- **Document excerpt**:
-- Opening Marker --

Jim McDermott: "We Don't Mind Being Used" by Saddam Hussein
Last night came the news that Saddam Hussein's regime paid for a high-profile trip taken by three congressional Democrats to Baghdad in the fall of 2002. The visit, by Democratic Representatives David Bonior, Jim Thompson, and Jim McDermott, was brokered by Muthanna al Hanooti, a Michigan resident with close ties to the Iraqi regime. Hanooti is being prosecuted for spying on behalf of Saddam's regime.
Reacting to the latest news, Mike DeCesare, a spokesman for Jim McDermott, one of the three congressmen, said his boss wasn't aware that the money came from Saddam Hussein's regime when he accepted it. He told me the same thing in 2004, when I asked him about the $5,000 McDermott had accepted for his legal defense fund from Shakir al Khafaji, one of Saddam Hussein's biggest U.S. boosters before the war. Khafaji, who accompanied the congressmen and made the arrangements for their visit, had run "expatriate" conferences in Baghdad for Saddam as recently as 2000. He also provided $400,000 to former UN weapons inspector Scott Ritter for Ritter's propaganda film on behalf of the former Iraqi regime. In an interview back in 2001, Ritter told me that Khafaji was "openly sympathetic" with Saddam Hussein.
All of this was public record -- available to the lawmakers with a Google or Nexis search. But they went anyway. Reacting to the news yesterday, Jim Thompson pleaded ignorance.
"Obviously, had there been any question at all regarding the sponsor of the trip or the funding, I would not have participated."

-- Closing Marker --

[Data from a source]
-- Opening Marker --

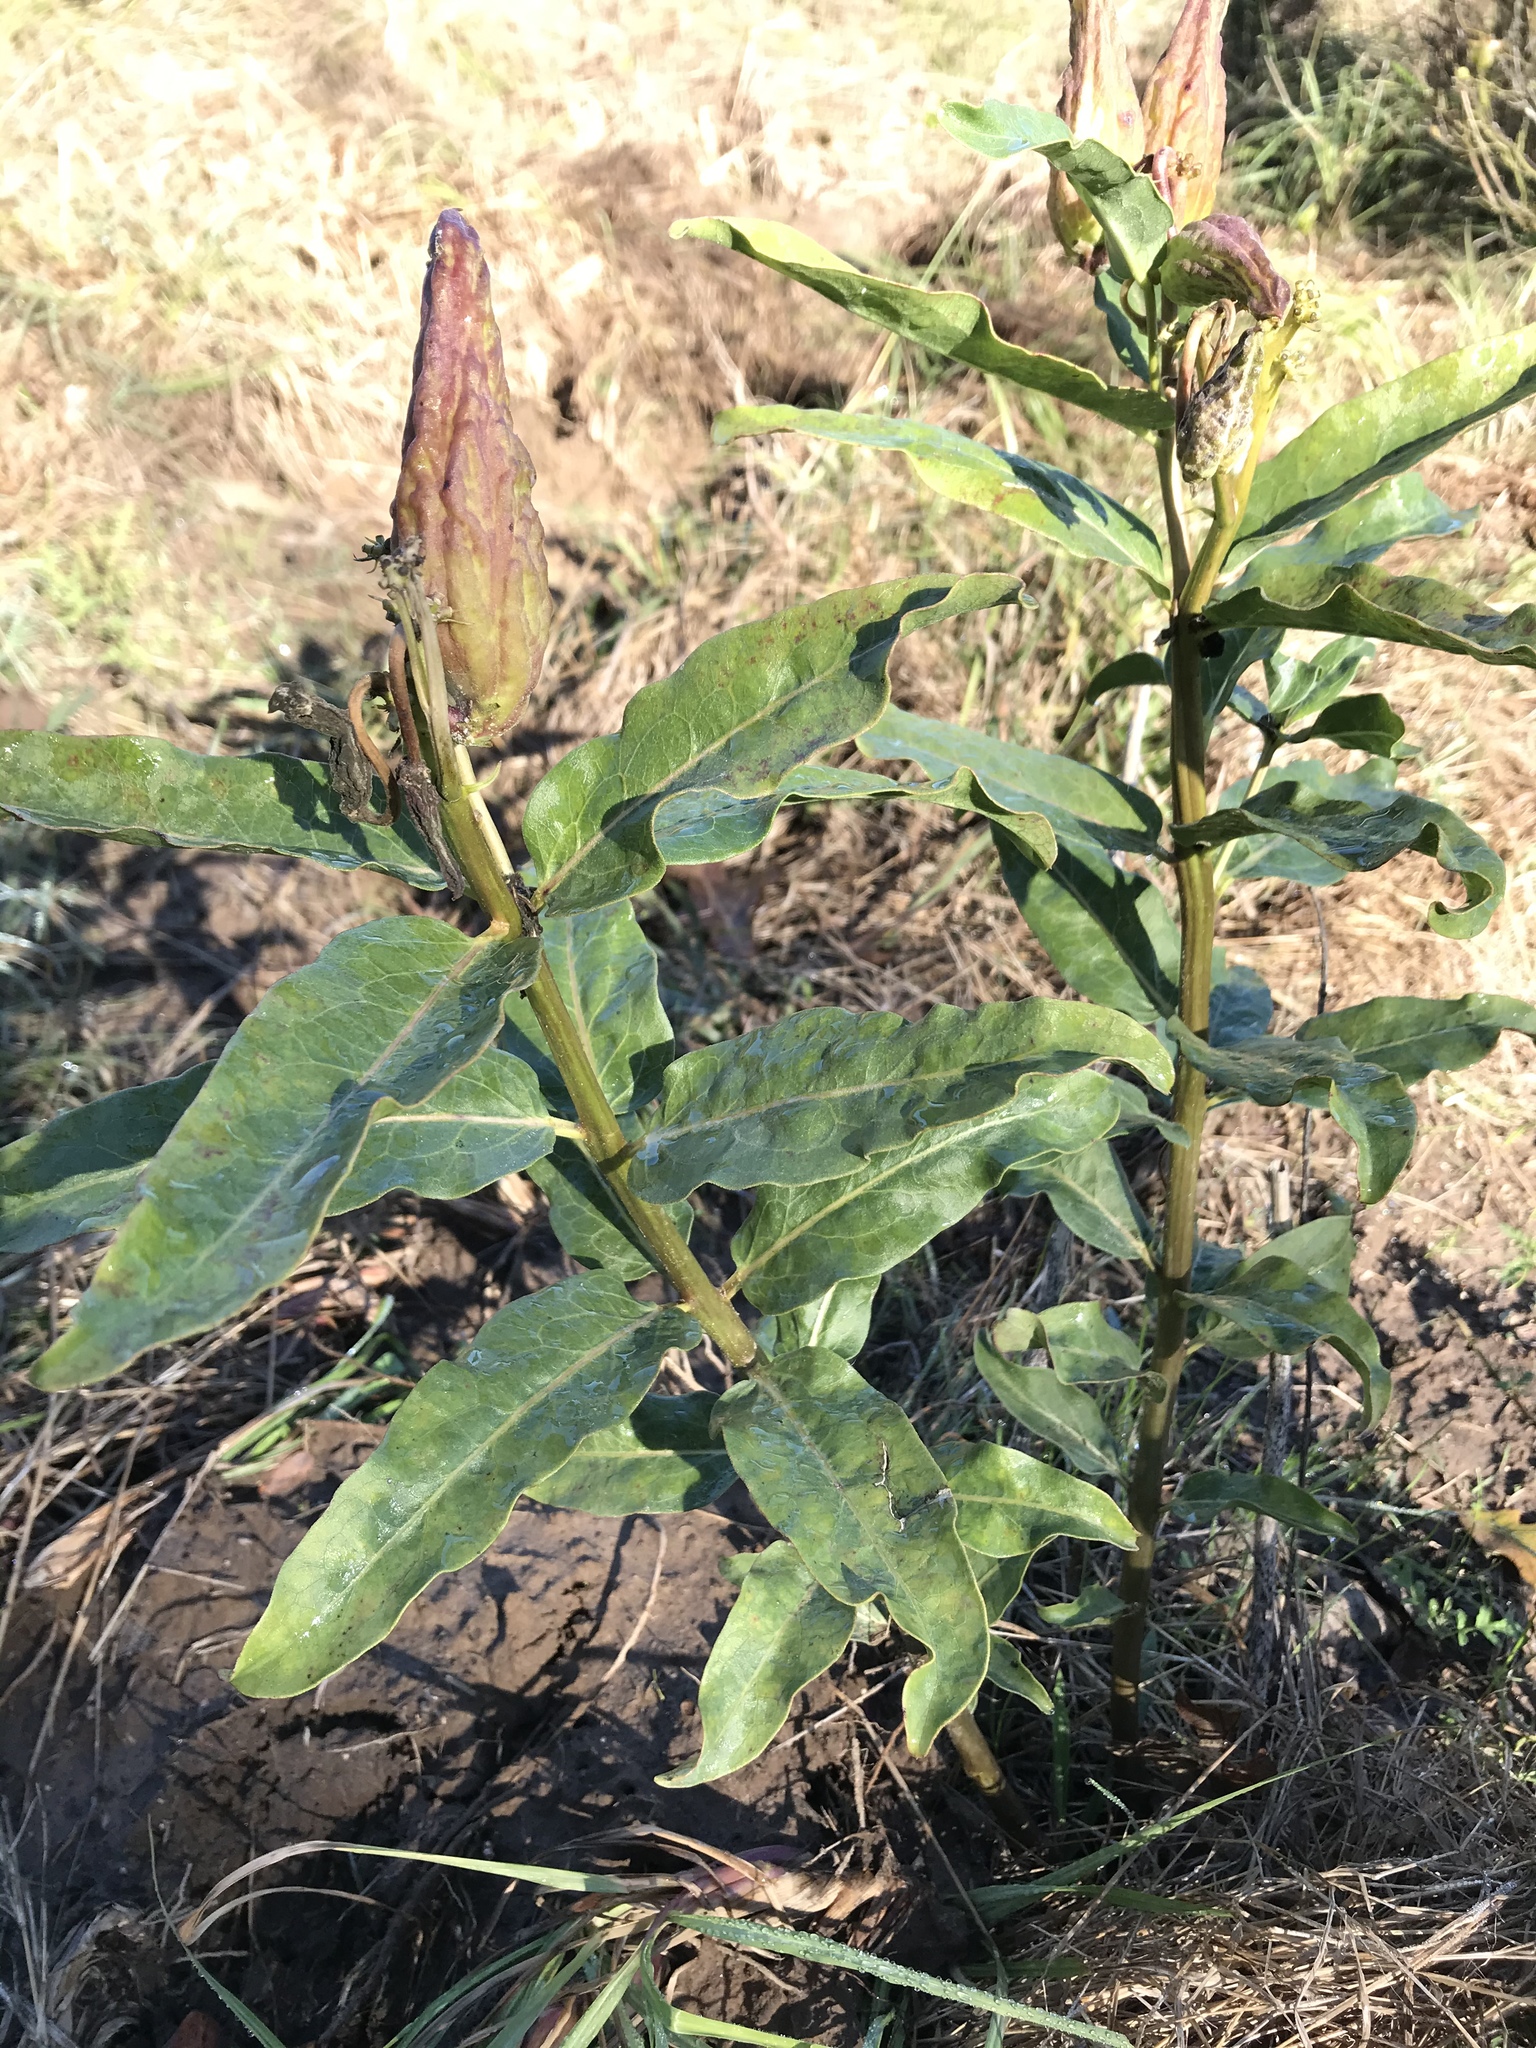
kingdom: Plantae
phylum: Tracheophyta
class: Magnoliopsida
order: Gentianales
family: Apocynaceae
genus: Asclepias
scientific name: Asclepias viridis
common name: Antelope-horns
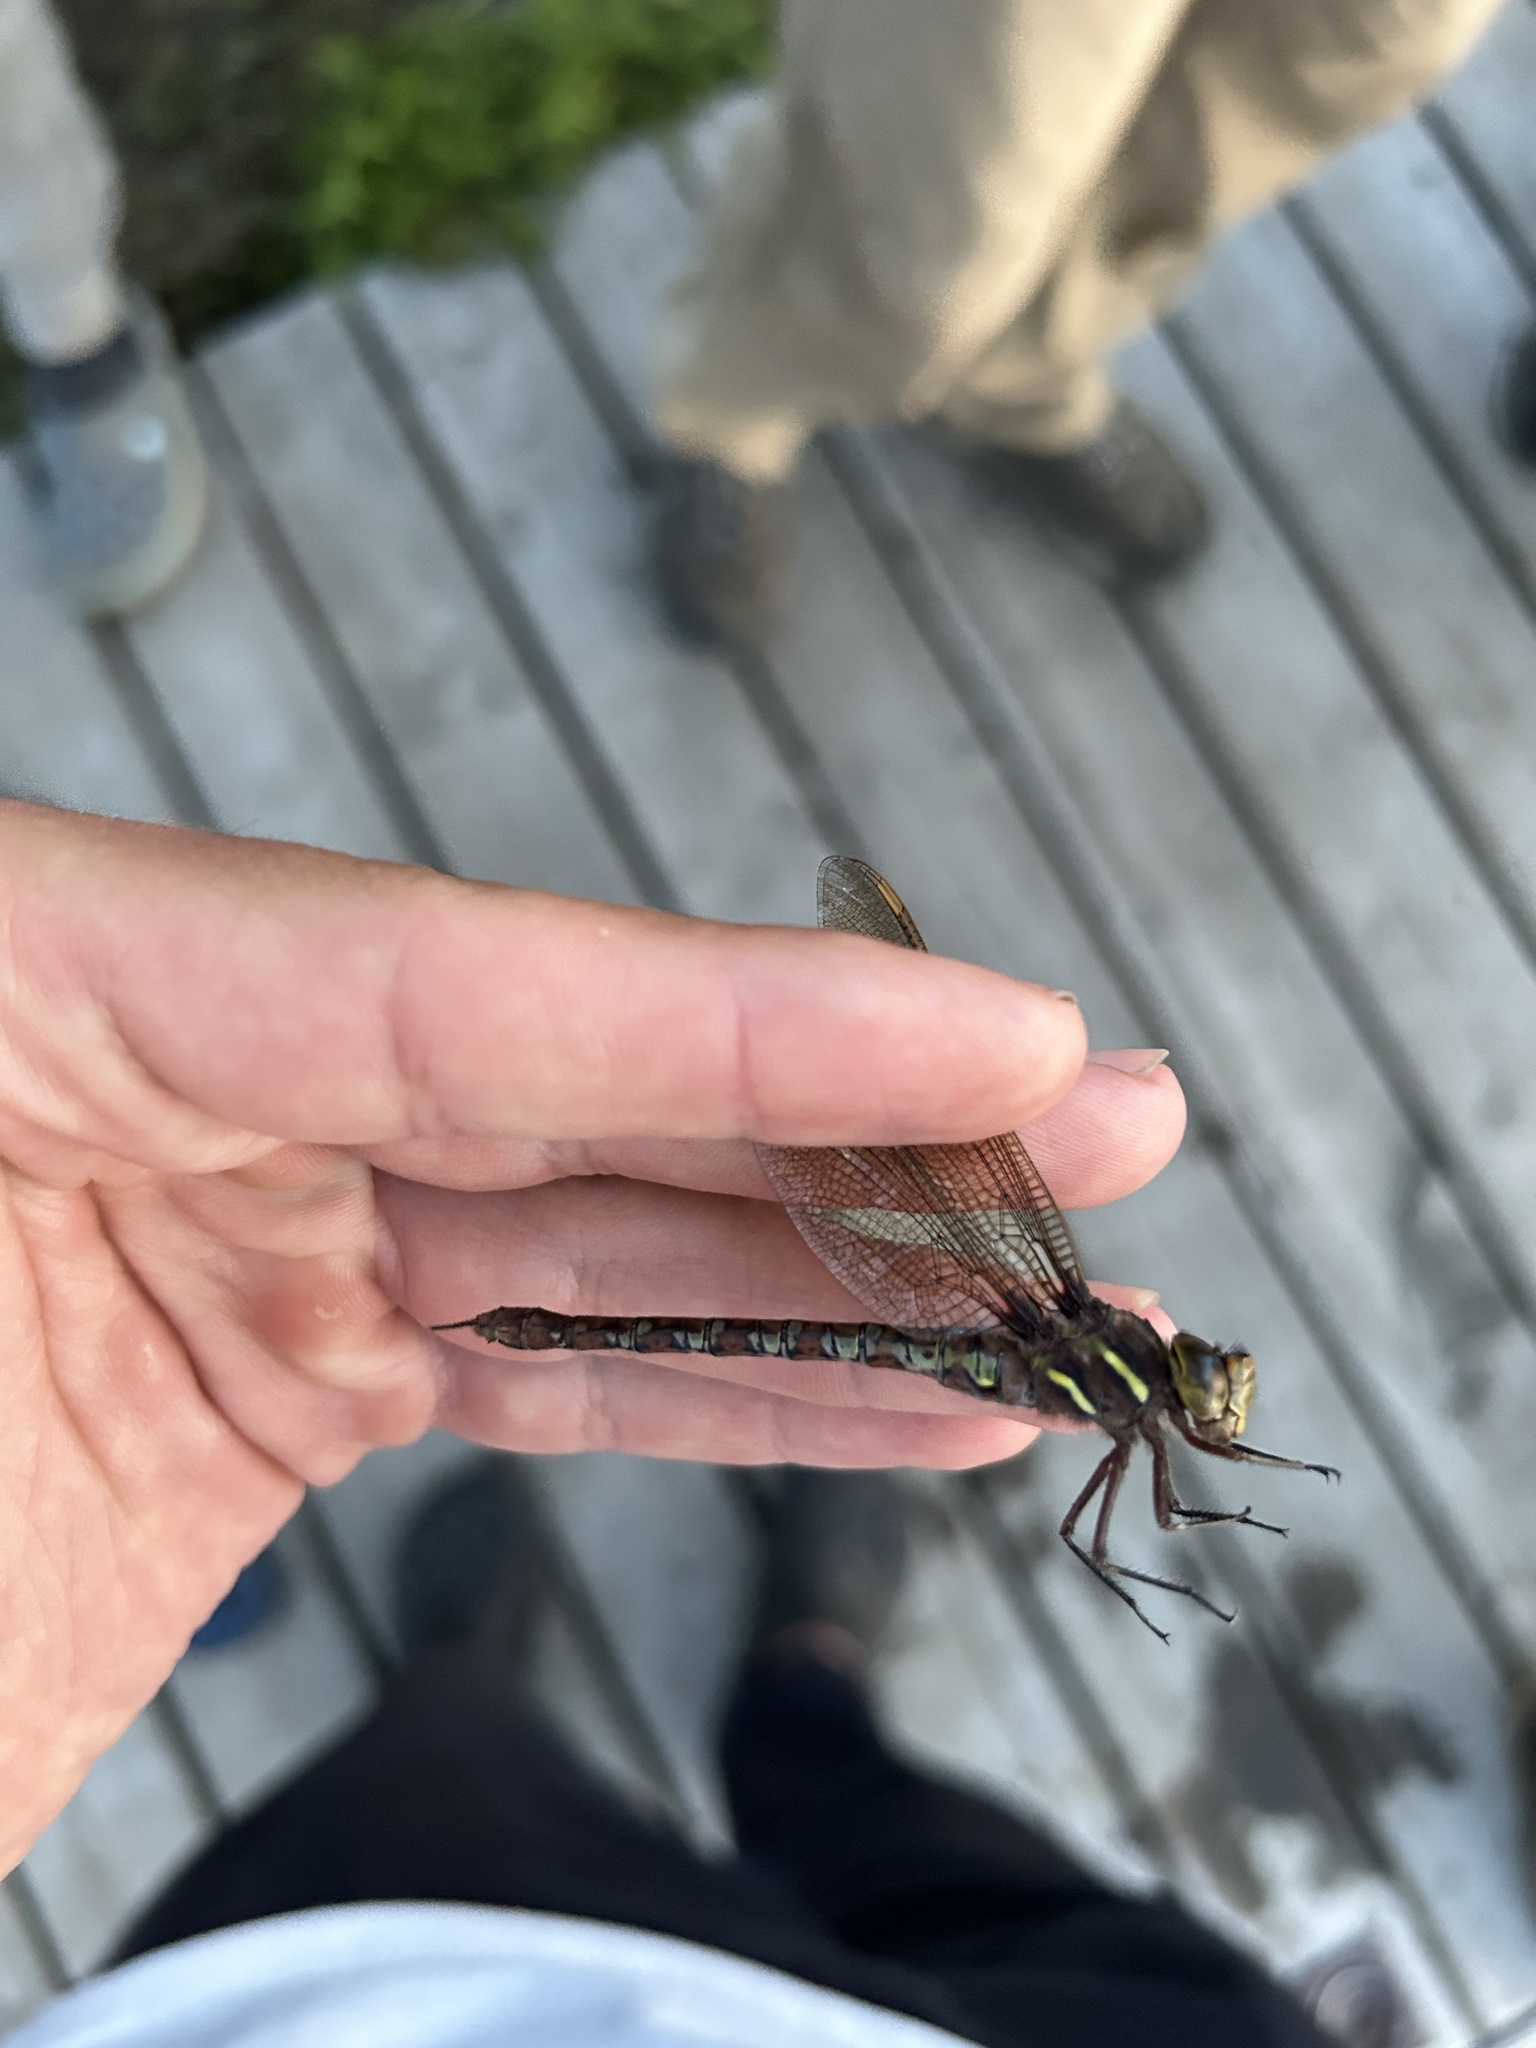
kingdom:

-- Closing Marker --

- **What this exercise asks**:
- 1) Could you write out the passage of the article on the congressmen's Baghdad trip that opens with the words containing "Reacting to the latest" and closes with "with Saddam Hussein."?
- 2) Would you pick up the article on the congressmen's Baghdad trip after its last sentence and carry it on?
None of this data matters for what you are asked to do.

- **Per-task answers**:
- 1)
Reacting to the latest news, Mike DeCesare, a spokesman for Jim McDermott, one of the three congressmen, said his boss wasn't aware that the money came from Saddam Hussein's regime when he accepted it. He told me the same thing in 2004, when I asked him about the $5,000 McDermott had accepted for his legal defense fund from Shakir al Khafaji, one of Saddam Hussein's biggest U.S. boosters before the war. Khafaji, who accompanied the congressmen and made the arrangements for their visit, had run "expatriate" conferences in Baghdad for Saddam as recently as 2000. He also provided $400,000 to former UN weapons inspector Scott Ritter for Ritter's propaganda film on behalf of the former Iraqi regime. In an interview back in 2001, Ritter told me that Khafaji was "openly sympathetic" with Saddam Hussein.

- 2)
Thompson and McDermott would have us believe that they visited a sworn enemy of the United States -- one who had tried to assassinate a former president and declared that the "Mother of all Battles" had never ended -- without doing even the most basic research about who was funding their trip? That's hard to believe. And Bonior, who was from Michigan and had taken money from al Khafaji before, had no idea that he was backed by Saddam Hussein? When I spent a week reporting in Michigan for a story on Iraqi exiles, virtually every Iraqi I spoke to told me about al Khafaji and his dirty money. Is is possible that nobody ever mentioned this to Bonior, who recently chaired John Edwards' presidential campaign, before he traveled to Iraq with al Khafaji? Again, hard to believe.
In any case, they knew well that they would be used as propaganda tools before they left. This is how we put it in a piece on the trip back in October 2002:
EVEN BEFORE the Baghdad boys left Iraq, media outlets throughout the Middle East gleefully highlighted divisions in the U.S. government and the travels by the "antiwar" congressmen. The Iraq Daily, for example, published by Saddam's Ministry of Information, printed daily updates of the trip and posted them in English on their website.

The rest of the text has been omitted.